En Cuajinicuilapa hemos perdido (no totalmente, por fortuna) el sentido de comunidad: las familias extensas organizaban a las familias simples (padre, madre e hijos) en torno al patriarca y conforme a los intereses colectivos; si algún hijo se casaba, construía un redondo en torno al redondo patriarcal y allí vivía; si una hija se casaba, se iba con el marido a vivir en el barrio del marido, que, también, construía su redondo junto al redondo paterno; aunque no había cercas para delimitar físicamente las propiedades, todos conocían y respetaban los límites de los solares; el trabajo también se organizaba en los comunes de milpa: la familia extensa se hacía cargo de cierta área para sembrar y cada familia simple trabajaba su parte dentro de ella. El gobierno del pueblo estaba en manos de los prencipales, personas adultas con prestigio social y expertas en el servicio a la comunidad, elegidas por su autoridad y conocimientos. Esa parte de la historia cuijleña ha caducado para dar paso a otras formas de organización familiar y de gobierno: es el progreso, dicen. Las formas comunitarias desaparecen, se transforman.
Como la naturaleza, los humanos nos transformamos; aunque nosotros lo hagamos conforme a intereses particulares, con pasión y desorden, con prisa y avaricia. Pauline se fue, la naturaleza se regenera, en los deudos el dolor se aminora. El río revuelto se aclara —falso que a río revuelto quienes ganen sean los pescadores: en este desastre ganaron los de siempre, los que tienen el control: las vacas del gobernador están más gordas porque la pastura agradeció el diluvio. Aprovecho para proponer que se nombre hijo dilecto de Cuajinicuilapa al señor gobernador interino del Estado de Guerrero Ángel Heladio Aguirre Rivero: ahora que ya casi medio municipio le pertenece (y es una exageración), no hacerlo sería ceguera y falta de tacto, político—. Los terrereños quedaron más jodidos, por las muertes y por los destrozos; aunque no fueron los únicos.

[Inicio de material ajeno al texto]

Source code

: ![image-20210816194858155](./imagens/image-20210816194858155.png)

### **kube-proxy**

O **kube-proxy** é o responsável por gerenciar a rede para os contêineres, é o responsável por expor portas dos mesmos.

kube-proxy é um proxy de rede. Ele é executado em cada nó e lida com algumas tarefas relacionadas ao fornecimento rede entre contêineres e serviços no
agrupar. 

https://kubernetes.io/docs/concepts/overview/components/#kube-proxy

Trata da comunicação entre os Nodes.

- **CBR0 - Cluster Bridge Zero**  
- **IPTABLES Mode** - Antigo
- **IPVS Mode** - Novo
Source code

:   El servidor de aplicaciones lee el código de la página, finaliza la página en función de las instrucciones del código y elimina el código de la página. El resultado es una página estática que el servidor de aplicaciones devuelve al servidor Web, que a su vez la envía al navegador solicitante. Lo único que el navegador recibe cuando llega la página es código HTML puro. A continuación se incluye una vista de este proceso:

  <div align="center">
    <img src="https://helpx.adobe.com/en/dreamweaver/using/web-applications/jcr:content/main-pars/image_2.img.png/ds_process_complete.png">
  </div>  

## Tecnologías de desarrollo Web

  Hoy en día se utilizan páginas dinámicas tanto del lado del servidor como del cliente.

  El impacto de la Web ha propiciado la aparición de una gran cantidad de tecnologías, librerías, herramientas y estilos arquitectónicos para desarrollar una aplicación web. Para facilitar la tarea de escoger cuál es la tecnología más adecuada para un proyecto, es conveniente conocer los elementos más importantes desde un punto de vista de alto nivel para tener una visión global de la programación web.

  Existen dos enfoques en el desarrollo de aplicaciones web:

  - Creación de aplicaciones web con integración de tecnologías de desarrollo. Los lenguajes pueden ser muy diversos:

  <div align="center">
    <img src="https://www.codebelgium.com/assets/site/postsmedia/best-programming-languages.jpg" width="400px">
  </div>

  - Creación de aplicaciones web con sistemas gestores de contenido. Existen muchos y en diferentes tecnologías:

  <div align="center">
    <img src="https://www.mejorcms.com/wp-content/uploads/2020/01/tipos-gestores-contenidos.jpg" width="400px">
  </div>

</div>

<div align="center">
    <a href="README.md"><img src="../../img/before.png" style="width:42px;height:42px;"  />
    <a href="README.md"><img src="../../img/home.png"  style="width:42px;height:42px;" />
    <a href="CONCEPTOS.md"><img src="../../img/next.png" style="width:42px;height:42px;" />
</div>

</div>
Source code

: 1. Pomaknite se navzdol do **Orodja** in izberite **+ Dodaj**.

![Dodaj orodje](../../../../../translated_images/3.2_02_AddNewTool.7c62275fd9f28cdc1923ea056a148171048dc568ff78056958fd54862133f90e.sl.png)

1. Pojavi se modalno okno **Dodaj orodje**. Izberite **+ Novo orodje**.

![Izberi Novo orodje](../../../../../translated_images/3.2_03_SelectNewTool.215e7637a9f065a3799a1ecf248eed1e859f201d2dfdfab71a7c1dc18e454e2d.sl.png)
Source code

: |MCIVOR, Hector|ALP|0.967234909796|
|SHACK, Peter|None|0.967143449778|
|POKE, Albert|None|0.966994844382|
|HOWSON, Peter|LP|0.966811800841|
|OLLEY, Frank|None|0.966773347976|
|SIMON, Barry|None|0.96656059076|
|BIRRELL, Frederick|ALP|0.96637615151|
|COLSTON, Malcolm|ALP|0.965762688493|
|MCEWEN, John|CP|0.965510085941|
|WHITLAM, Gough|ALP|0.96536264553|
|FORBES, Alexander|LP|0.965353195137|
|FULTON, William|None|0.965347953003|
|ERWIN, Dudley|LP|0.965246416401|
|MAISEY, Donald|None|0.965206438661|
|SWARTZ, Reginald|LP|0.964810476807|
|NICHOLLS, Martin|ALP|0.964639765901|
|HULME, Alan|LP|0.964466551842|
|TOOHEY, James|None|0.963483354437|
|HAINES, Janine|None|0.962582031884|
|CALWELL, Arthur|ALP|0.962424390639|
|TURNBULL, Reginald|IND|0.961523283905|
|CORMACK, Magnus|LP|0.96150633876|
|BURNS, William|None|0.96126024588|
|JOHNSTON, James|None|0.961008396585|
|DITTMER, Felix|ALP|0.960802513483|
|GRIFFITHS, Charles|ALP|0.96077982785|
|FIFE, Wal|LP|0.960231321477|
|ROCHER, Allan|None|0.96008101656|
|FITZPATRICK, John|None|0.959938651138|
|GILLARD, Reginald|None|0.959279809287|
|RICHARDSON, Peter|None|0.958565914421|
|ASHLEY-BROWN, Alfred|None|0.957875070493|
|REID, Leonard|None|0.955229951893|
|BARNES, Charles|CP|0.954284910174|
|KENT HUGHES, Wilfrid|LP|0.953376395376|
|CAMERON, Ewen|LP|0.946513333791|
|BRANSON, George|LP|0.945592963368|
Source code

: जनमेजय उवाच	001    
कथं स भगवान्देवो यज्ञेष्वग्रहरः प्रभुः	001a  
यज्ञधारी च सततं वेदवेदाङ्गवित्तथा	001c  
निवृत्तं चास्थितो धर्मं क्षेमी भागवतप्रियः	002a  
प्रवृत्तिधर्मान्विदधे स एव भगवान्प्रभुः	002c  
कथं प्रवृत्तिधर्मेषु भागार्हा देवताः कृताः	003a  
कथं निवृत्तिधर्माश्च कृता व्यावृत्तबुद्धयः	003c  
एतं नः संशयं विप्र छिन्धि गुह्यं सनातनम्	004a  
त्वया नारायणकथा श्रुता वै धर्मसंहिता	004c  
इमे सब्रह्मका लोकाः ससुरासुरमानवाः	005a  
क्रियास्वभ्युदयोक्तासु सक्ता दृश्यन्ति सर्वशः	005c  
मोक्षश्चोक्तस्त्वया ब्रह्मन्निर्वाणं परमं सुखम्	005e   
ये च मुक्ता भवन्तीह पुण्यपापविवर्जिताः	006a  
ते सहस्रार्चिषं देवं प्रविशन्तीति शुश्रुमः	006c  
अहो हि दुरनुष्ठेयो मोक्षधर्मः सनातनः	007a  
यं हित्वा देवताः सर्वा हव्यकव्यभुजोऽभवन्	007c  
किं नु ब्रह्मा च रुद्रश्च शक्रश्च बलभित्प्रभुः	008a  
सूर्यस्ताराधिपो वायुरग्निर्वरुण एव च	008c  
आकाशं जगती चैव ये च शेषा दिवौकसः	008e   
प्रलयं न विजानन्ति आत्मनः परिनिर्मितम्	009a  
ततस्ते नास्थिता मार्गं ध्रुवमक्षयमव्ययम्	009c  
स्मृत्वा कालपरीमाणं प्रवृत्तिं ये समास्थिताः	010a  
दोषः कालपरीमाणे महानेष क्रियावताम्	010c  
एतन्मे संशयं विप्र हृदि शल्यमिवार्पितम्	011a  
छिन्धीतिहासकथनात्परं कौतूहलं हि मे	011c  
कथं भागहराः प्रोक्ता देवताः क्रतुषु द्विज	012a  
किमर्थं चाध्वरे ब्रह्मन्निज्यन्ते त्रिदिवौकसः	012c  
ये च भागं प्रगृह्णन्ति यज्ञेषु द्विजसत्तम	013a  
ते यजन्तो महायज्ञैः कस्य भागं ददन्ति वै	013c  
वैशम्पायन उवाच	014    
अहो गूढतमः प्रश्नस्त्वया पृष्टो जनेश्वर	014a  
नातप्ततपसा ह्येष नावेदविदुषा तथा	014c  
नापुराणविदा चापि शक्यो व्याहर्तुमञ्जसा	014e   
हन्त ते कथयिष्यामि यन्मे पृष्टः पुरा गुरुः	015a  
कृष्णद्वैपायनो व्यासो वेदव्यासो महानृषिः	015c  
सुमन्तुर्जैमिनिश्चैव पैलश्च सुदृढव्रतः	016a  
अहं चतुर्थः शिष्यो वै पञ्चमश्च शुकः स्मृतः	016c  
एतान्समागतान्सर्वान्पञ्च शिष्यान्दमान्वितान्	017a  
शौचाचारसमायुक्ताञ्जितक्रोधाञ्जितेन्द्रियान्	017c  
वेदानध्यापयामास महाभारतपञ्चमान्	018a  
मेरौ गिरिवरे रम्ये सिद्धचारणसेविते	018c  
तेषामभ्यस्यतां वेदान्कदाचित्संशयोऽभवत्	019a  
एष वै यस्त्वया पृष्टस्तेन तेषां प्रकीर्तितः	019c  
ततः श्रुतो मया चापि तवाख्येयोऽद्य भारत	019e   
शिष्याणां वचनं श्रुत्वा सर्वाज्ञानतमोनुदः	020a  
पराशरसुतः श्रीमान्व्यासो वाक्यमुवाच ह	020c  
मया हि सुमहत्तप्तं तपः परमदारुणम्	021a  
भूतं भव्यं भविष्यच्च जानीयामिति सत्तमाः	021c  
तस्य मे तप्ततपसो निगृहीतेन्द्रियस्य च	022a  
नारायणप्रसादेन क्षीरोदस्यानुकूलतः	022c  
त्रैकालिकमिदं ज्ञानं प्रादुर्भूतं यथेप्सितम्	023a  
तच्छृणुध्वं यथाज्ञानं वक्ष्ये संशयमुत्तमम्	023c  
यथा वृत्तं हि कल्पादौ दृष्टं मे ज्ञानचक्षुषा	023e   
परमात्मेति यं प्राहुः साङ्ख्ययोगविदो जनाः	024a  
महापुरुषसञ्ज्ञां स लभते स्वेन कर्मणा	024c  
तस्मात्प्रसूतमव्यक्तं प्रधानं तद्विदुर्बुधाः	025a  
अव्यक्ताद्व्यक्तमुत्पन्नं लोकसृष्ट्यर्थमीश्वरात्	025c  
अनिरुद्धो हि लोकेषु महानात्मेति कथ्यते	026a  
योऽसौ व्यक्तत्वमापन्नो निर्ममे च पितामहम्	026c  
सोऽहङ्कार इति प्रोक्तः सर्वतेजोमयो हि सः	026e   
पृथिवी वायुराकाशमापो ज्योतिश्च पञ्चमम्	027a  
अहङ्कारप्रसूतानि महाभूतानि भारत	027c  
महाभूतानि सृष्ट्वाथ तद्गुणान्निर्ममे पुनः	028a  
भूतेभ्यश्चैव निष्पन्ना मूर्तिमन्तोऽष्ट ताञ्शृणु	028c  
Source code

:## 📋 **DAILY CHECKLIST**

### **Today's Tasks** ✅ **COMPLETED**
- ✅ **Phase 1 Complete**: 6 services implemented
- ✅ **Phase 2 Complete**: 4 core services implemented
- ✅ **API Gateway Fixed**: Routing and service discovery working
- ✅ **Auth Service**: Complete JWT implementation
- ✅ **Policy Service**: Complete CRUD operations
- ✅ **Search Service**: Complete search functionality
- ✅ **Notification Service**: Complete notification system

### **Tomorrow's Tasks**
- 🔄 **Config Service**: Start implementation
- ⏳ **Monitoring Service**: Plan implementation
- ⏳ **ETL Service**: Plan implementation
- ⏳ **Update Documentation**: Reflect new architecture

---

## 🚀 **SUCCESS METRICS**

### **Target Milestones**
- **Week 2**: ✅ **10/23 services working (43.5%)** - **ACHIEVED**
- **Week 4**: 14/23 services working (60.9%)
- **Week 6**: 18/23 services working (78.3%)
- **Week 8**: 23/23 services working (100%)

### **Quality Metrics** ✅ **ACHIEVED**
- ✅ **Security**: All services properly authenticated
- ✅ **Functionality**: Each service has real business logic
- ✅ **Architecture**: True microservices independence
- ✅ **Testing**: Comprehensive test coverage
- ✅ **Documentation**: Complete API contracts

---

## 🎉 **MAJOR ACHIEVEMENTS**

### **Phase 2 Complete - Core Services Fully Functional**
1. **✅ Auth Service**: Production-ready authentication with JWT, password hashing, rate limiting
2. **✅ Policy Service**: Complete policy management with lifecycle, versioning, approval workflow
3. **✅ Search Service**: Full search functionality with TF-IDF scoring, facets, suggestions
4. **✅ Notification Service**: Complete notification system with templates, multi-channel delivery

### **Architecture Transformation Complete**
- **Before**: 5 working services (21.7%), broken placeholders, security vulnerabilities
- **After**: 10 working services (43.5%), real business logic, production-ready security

Se perdió mucho ganado (no el del gobernador, porque él sí avisó con tiempo a sus testaferros y vaqueros para que lo salvaran). Los vivos seguiremos esperando morir de otra cosa.
Recién pasado el desastre, viajando de Acapulco hacia Cuajinicuilapa, escucho conversar a dos mujeres sobre la conveniencia de abstenerse de comer jaiba y cangrejo porque, en tiempos de cadáveres en las aguas, estos animales son expertos en descarnar huesos —para los antiguos griegos, los crustáceos y otros alimentos, por su color rojo, eran alimento de los muertos—. La plática ocurre sin morbo ni emociones; es un recuento de una creencia que se expresa. Cansancio y resignación en las voces. Después del desastre, estamos obligados a continuar. A pesar de nuestros deseos, contra nuestra voluntad. A esperar, desprevenidos, el próximo.